SLIM on the lunar surface captured by the LEV-2 rover (SORA-Q). Credit: JAXA / TOMY / Sony Group Corporation / Doshisha University.
NASA’s Lunar Reconnaissance Orbiter (LRO) twice transmitted a laser pulse to a cookie-sized retroreflector aboard JAXA’s SLIM lander on the Moon and received a return signal.
On May 24, 2024, as LRO passed 70 kilometers above SLIM (Smart Lander for Investigating Moon) during two successive orbits, it sent a signal to the lander with its laser altimeter instrument as it had done eight times before. But on both attempts, the signal bounced back to LRO’s detector.
This is a significant advancement for NASA, as the craft is not in an optimal position.
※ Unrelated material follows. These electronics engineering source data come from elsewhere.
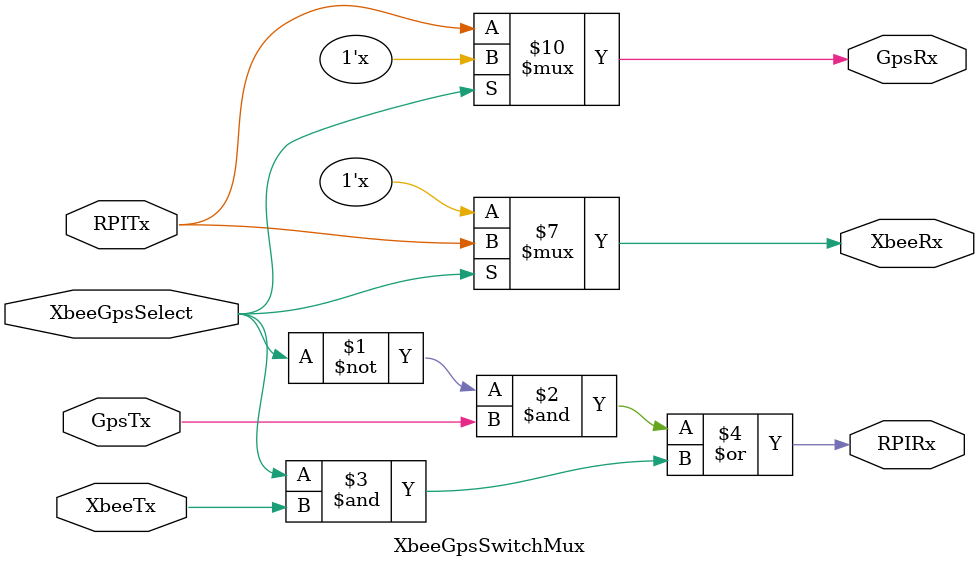
<source format=v>
module XbeeGpsSwitchMux(
	XbeeGpsSelect,
	RPITx, GpsTx, XbeeTx,
	RPIRx, GpsRx, XbeeRx
);

// Inputs
// XbeeOrGpsSwitch - Signal from Raspberry PI indicating whether it wants to communicate with the Xbee or the GPS hardware  using  UART.
// RPITx - Tx from Raspberry PI for UART.
// GpsTx - Tx from  GPS module for UART.
// XbeeTx - Tx from Xbee module for UART.
	input [0:0] XbeeGpsSelect,RPITx, GpsTx, XbeeTx;
	output [0:0] RPIRx, GpsRx, XbeeRx;
   reg[0:0]  XbeeRx, GpsRx;
	
// Implement a 2-1 MUX
	assign RPIRx = (~XbeeGpsSelect & GpsTx) | (XbeeGpsSelect & XbeeTx);
	always @(XbeeGpsSelect)
	begin
		if(XbeeGpsSelect)
		begin
			XbeeRx = RPITx;
		end
		else
		begin
			GpsRx = RPITx;
		end
	end
endmodule
</source>
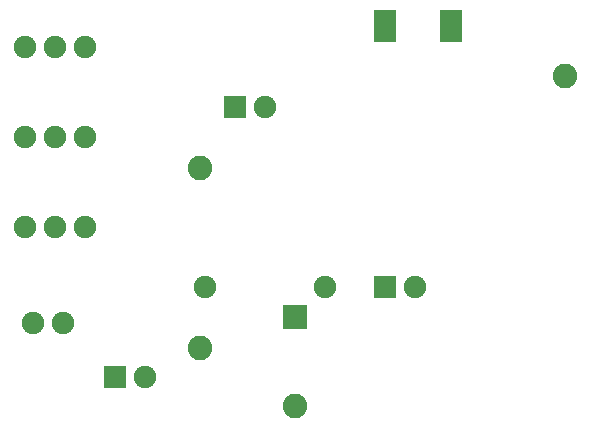
<source format=gtl>
G04 MADE WITH FRITZING*
G04 WWW.FRITZING.ORG*
G04 DOUBLE SIDED*
G04 HOLES PLATED*
G04 CONTOUR ON CENTER OF CONTOUR VECTOR*
%ASAXBY*%
%FSLAX23Y23*%
%MOIN*%
%OFA0B0*%
%SFA1.0B1.0*%
%ADD10C,0.075000*%
%ADD11C,0.082000*%
%ADD12R,0.075000X0.075000*%
%ADD13R,0.082000X0.082000*%
%ADD14R,0.001000X0.001000*%
%LNCOPPER1*%
G90*
G70*
G54D10*
X44Y2100D03*
X144Y2100D03*
X244Y2100D03*
X44Y1500D03*
X144Y1500D03*
X244Y1500D03*
X744Y1900D03*
X844Y1900D03*
X69Y1181D03*
X169Y1181D03*
X644Y1300D03*
X1044Y1300D03*
X1244Y1300D03*
X1344Y1300D03*
G54D11*
X627Y1696D03*
X627Y1097D03*
G54D10*
X344Y1000D03*
X444Y1000D03*
G54D11*
X944Y1200D03*
X944Y902D03*
X1844Y2002D03*
G54D10*
X44Y1800D03*
X144Y1800D03*
X244Y1800D03*
G54D12*
X744Y1900D03*
X1244Y1300D03*
X344Y1000D03*
G54D13*
X944Y1201D03*
G54D14*
X1208Y2222D02*
X1278Y2222D01*
X1428Y2222D02*
X1498Y2222D01*
X1208Y2221D02*
X1278Y2221D01*
X1428Y2221D02*
X1498Y2221D01*
X1208Y2220D02*
X1278Y2220D01*
X1428Y2220D02*
X1498Y2220D01*
X1208Y2219D02*
X1278Y2219D01*
X1428Y2219D02*
X1498Y2219D01*
X1208Y2218D02*
X1278Y2218D01*
X1428Y2218D02*
X1498Y2218D01*
X1208Y2217D02*
X1278Y2217D01*
X1428Y2217D02*
X1498Y2217D01*
X1208Y2216D02*
X1278Y2216D01*
X1428Y2216D02*
X1498Y2216D01*
X1208Y2215D02*
X1278Y2215D01*
X1428Y2215D02*
X1498Y2215D01*
X1208Y2214D02*
X1278Y2214D01*
X1428Y2214D02*
X1498Y2214D01*
X1208Y2213D02*
X1278Y2213D01*
X1428Y2213D02*
X1498Y2213D01*
X1208Y2212D02*
X1278Y2212D01*
X1428Y2212D02*
X1498Y2212D01*
X1208Y2211D02*
X1278Y2211D01*
X1428Y2211D02*
X1498Y2211D01*
X1208Y2210D02*
X1278Y2210D01*
X1428Y2210D02*
X1498Y2210D01*
X1208Y2209D02*
X1278Y2209D01*
X1428Y2209D02*
X1498Y2209D01*
X1208Y2208D02*
X1278Y2208D01*
X1428Y2208D02*
X1498Y2208D01*
X1208Y2207D02*
X1278Y2207D01*
X1428Y2207D02*
X1498Y2207D01*
X1208Y2206D02*
X1278Y2206D01*
X1428Y2206D02*
X1498Y2206D01*
X1208Y2205D02*
X1278Y2205D01*
X1428Y2205D02*
X1498Y2205D01*
X1208Y2204D02*
X1278Y2204D01*
X1428Y2204D02*
X1498Y2204D01*
X1208Y2203D02*
X1278Y2203D01*
X1428Y2203D02*
X1498Y2203D01*
X1208Y2202D02*
X1278Y2202D01*
X1428Y2202D02*
X1498Y2202D01*
X1208Y2201D02*
X1278Y2201D01*
X1428Y2201D02*
X1498Y2201D01*
X1208Y2200D02*
X1278Y2200D01*
X1428Y2200D02*
X1498Y2200D01*
X1208Y2199D02*
X1278Y2199D01*
X1428Y2199D02*
X1498Y2199D01*
X1208Y2198D02*
X1278Y2198D01*
X1428Y2198D02*
X1498Y2198D01*
X1208Y2197D02*
X1278Y2197D01*
X1428Y2197D02*
X1498Y2197D01*
X1208Y2196D02*
X1278Y2196D01*
X1428Y2196D02*
X1498Y2196D01*
X1208Y2195D02*
X1278Y2195D01*
X1428Y2195D02*
X1498Y2195D01*
X1208Y2194D02*
X1278Y2194D01*
X1428Y2194D02*
X1498Y2194D01*
X1208Y2193D02*
X1278Y2193D01*
X1428Y2193D02*
X1498Y2193D01*
X1208Y2192D02*
X1278Y2192D01*
X1428Y2192D02*
X1498Y2192D01*
X1208Y2191D02*
X1278Y2191D01*
X1428Y2191D02*
X1498Y2191D01*
X1208Y2190D02*
X1278Y2190D01*
X1428Y2190D02*
X1498Y2190D01*
X1208Y2189D02*
X1278Y2189D01*
X1428Y2189D02*
X1498Y2189D01*
X1208Y2188D02*
X1278Y2188D01*
X1428Y2188D02*
X1498Y2188D01*
X1208Y2187D02*
X1278Y2187D01*
X1428Y2187D02*
X1498Y2187D01*
X1208Y2186D02*
X1278Y2186D01*
X1428Y2186D02*
X1498Y2186D01*
X1208Y2185D02*
X1278Y2185D01*
X1428Y2185D02*
X1498Y2185D01*
X1208Y2184D02*
X1278Y2184D01*
X1428Y2184D02*
X1498Y2184D01*
X1208Y2183D02*
X1278Y2183D01*
X1428Y2183D02*
X1498Y2183D01*
X1208Y2182D02*
X1278Y2182D01*
X1428Y2182D02*
X1498Y2182D01*
X1208Y2181D02*
X1278Y2181D01*
X1428Y2181D02*
X1498Y2181D01*
X1208Y2180D02*
X1278Y2180D01*
X1428Y2180D02*
X1498Y2180D01*
X1208Y2179D02*
X1278Y2179D01*
X1428Y2179D02*
X1498Y2179D01*
X1208Y2178D02*
X1278Y2178D01*
X1428Y2178D02*
X1498Y2178D01*
X1208Y2177D02*
X1278Y2177D01*
X1428Y2177D02*
X1498Y2177D01*
X1208Y2176D02*
X1278Y2176D01*
X1428Y2176D02*
X1498Y2176D01*
X1208Y2175D02*
X1278Y2175D01*
X1428Y2175D02*
X1498Y2175D01*
X1208Y2174D02*
X1278Y2174D01*
X1428Y2174D02*
X1498Y2174D01*
X1208Y2173D02*
X1278Y2173D01*
X1428Y2173D02*
X1498Y2173D01*
X1208Y2172D02*
X1278Y2172D01*
X1428Y2172D02*
X1498Y2172D01*
X1208Y2171D02*
X1278Y2171D01*
X1428Y2171D02*
X1498Y2171D01*
X1208Y2170D02*
X1278Y2170D01*
X1428Y2170D02*
X1498Y2170D01*
X1208Y2169D02*
X1278Y2169D01*
X1428Y2169D02*
X1498Y2169D01*
X1208Y2168D02*
X1278Y2168D01*
X1428Y2168D02*
X1498Y2168D01*
X1208Y2167D02*
X1278Y2167D01*
X1428Y2167D02*
X1498Y2167D01*
X1208Y2166D02*
X1278Y2166D01*
X1428Y2166D02*
X1498Y2166D01*
X1208Y2165D02*
X1278Y2165D01*
X1428Y2165D02*
X1498Y2165D01*
X1208Y2164D02*
X1278Y2164D01*
X1428Y2164D02*
X1498Y2164D01*
X1208Y2163D02*
X1278Y2163D01*
X1428Y2163D02*
X1498Y2163D01*
X1208Y2162D02*
X1278Y2162D01*
X1428Y2162D02*
X1498Y2162D01*
X1208Y2161D02*
X1278Y2161D01*
X1428Y2161D02*
X1498Y2161D01*
X1208Y2160D02*
X1278Y2160D01*
X1428Y2160D02*
X1498Y2160D01*
X1208Y2159D02*
X1278Y2159D01*
X1428Y2159D02*
X1498Y2159D01*
X1208Y2158D02*
X1278Y2158D01*
X1428Y2158D02*
X1498Y2158D01*
X1208Y2157D02*
X1278Y2157D01*
X1428Y2157D02*
X1498Y2157D01*
X1208Y2156D02*
X1278Y2156D01*
X1428Y2156D02*
X1498Y2156D01*
X1208Y2155D02*
X1278Y2155D01*
X1428Y2155D02*
X1498Y2155D01*
X1208Y2154D02*
X1278Y2154D01*
X1428Y2154D02*
X1498Y2154D01*
X1208Y2153D02*
X1278Y2153D01*
X1428Y2153D02*
X1498Y2153D01*
X1208Y2152D02*
X1278Y2152D01*
X1428Y2152D02*
X1498Y2152D01*
X1208Y2151D02*
X1278Y2151D01*
X1428Y2151D02*
X1498Y2151D01*
X1208Y2150D02*
X1278Y2150D01*
X1428Y2150D02*
X1498Y2150D01*
X1208Y2149D02*
X1278Y2149D01*
X1428Y2149D02*
X1498Y2149D01*
X1208Y2148D02*
X1278Y2148D01*
X1428Y2148D02*
X1498Y2148D01*
X1208Y2147D02*
X1278Y2147D01*
X1428Y2147D02*
X1498Y2147D01*
X1208Y2146D02*
X1278Y2146D01*
X1428Y2146D02*
X1498Y2146D01*
X1208Y2145D02*
X1278Y2145D01*
X1428Y2145D02*
X1498Y2145D01*
X1208Y2144D02*
X1278Y2144D01*
X1428Y2144D02*
X1498Y2144D01*
X1208Y2143D02*
X1278Y2143D01*
X1428Y2143D02*
X1498Y2143D01*
X1208Y2142D02*
X1278Y2142D01*
X1428Y2142D02*
X1498Y2142D01*
X1208Y2141D02*
X1278Y2141D01*
X1428Y2141D02*
X1498Y2141D01*
X1208Y2140D02*
X1278Y2140D01*
X1428Y2140D02*
X1498Y2140D01*
X1208Y2139D02*
X1278Y2139D01*
X1428Y2139D02*
X1498Y2139D01*
X1208Y2138D02*
X1278Y2138D01*
X1428Y2138D02*
X1498Y2138D01*
X1208Y2137D02*
X1278Y2137D01*
X1428Y2137D02*
X1498Y2137D01*
X1208Y2136D02*
X1278Y2136D01*
X1428Y2136D02*
X1498Y2136D01*
X1208Y2135D02*
X1278Y2135D01*
X1428Y2135D02*
X1498Y2135D01*
X1208Y2134D02*
X1278Y2134D01*
X1428Y2134D02*
X1498Y2134D01*
X1208Y2133D02*
X1278Y2133D01*
X1428Y2133D02*
X1498Y2133D01*
X1208Y2132D02*
X1278Y2132D01*
X1428Y2132D02*
X1498Y2132D01*
X1208Y2131D02*
X1278Y2131D01*
X1428Y2131D02*
X1498Y2131D01*
X1208Y2130D02*
X1278Y2130D01*
X1428Y2130D02*
X1498Y2130D01*
X1208Y2129D02*
X1278Y2129D01*
X1428Y2129D02*
X1498Y2129D01*
X1208Y2128D02*
X1278Y2128D01*
X1428Y2128D02*
X1498Y2128D01*
X1208Y2127D02*
X1278Y2127D01*
X1428Y2127D02*
X1498Y2127D01*
X1208Y2126D02*
X1278Y2126D01*
X1428Y2126D02*
X1498Y2126D01*
X1208Y2125D02*
X1278Y2125D01*
X1428Y2125D02*
X1498Y2125D01*
X1208Y2124D02*
X1278Y2124D01*
X1428Y2124D02*
X1498Y2124D01*
X1208Y2123D02*
X1278Y2123D01*
X1428Y2123D02*
X1498Y2123D01*
X1208Y2122D02*
X1278Y2122D01*
X1428Y2122D02*
X1498Y2122D01*
X1208Y2121D02*
X1278Y2121D01*
X1428Y2121D02*
X1498Y2121D01*
X1208Y2120D02*
X1278Y2120D01*
X1428Y2120D02*
X1498Y2120D01*
X1208Y2119D02*
X1278Y2119D01*
X1428Y2119D02*
X1498Y2119D01*
X1208Y2118D02*
X1278Y2118D01*
X1428Y2118D02*
X1498Y2118D01*
D02*
G04 End of Copper1*
M02*
</source>
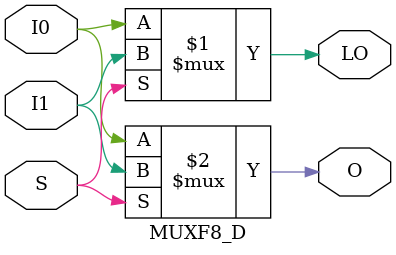
<source format=v>
`timescale  1 ps / 1 ps

module MUXF8_D
(
    input  wire I0, I1,
    input  wire S,
    output wire LO,
    output wire O
);

    assign LO = (S) ? I1 : I0;
    assign O  = (S) ? I1 : I0;

endmodule

</source>
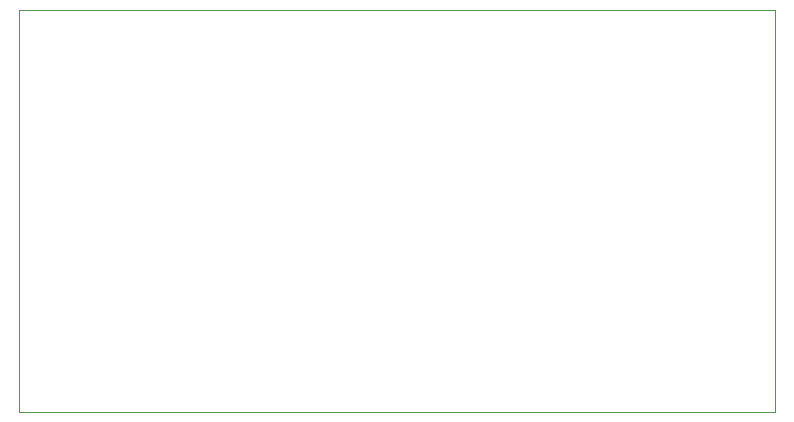
<source format=gbr>
G04 #@! TF.FileFunction,Profile,NP*
%FSLAX46Y46*%
G04 Gerber Fmt 4.6, Leading zero omitted, Abs format (unit mm)*
G04 Created by KiCad (PCBNEW 4.0.7-e2-6376~58~ubuntu16.04.1) date Tue Jul 10 13:30:19 2018*
%MOMM*%
%LPD*%
G01*
G04 APERTURE LIST*
%ADD10C,0.050000*%
G04 APERTURE END LIST*
D10*
X118000000Y-83000000D02*
X118000000Y-117000000D01*
X118000000Y-117000000D02*
X182000000Y-117000000D01*
X182000000Y-117000000D02*
X182000000Y-83000000D01*
X182000000Y-83000000D02*
X118000000Y-83000000D01*
M02*

</source>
Retroreflectors are typically attached to the top of landers, giving LRO a 120-degree range of angles to aim at as it sends laser pulses at the approximate location of a retroreflector. However, the SLIM lander touched down on the surface with its top oriented sideways, limiting LRO’s range.
To increase its chances of hitting its target, the LRO team worked with JAXA to determine SLIM’s exact location and orientation. NASA engineers then predicted when LRO’s orbital path would bring it to the coordinates that would give it the best chance of hitting SLIM’s retroreflector with the laser beams.
“The LRO altimeter was not designed for this type of application, so the chances of locating a tiny retroreflector on the lunar surface are already low,” said Xiaoli Sun, who led the team that built SLIM’s retroreflector at NASA’s Goddard Space Flight Center in Greenbelt, Maryland, as part of a partnership between NASA and JAXA.
“The fact that the LRO team was able to develop a retroreflector that points sideways, instead of skyward, shows that these little devices are incredibly resilient,” Sun said.
NASA and JAXA bounce laser beam between Moon surface and lunar orbit
NASA’s laser retroreflector array installed on JAXA’s SLIM lander prior to launch. Credit: JAXA
SLIM landed on the moon’s surface on January 20. The retroreflector on board the lander, called the Laser Retroreflector Array, is one of six that NASA has sent to the moon aboard private and public landers, and the second to beam back to the LRO altimeter.
The first time a laser beam was transmitted from the LRO to a NASA retroreflector and vice versa was on December 12, 2023, when the LRO beamed a signal to ISRO’s (Indian Space Research Organisation) Vikram lander. Since then, the LRO has exchanged laser signals with Vikram three times.
NASA’s retroreflector consists of eight cube-shaped quartz prisms housed in a 2-inch-wide, domed aluminum frame. Requiring no power or maintenance, the retroreflectors can remain on the Moon’s surface for decades, providing reliable beacons for future missions.
Retroreflectors could guide Artemis astronauts to the surface in the dark, for example, or mark the location of spacecraft already on the surface to help astronauts and uncrewed spacecraft land nearby.
LRO’s laser altimeter, the only laser instrument orbiting the Moon so far, was designed to map the Moon’s topography to prepare for missions to the surface, not to pinpoint to within 1/100th of a degree of a retroreflector, which is what LRO engineers try to do with every ping.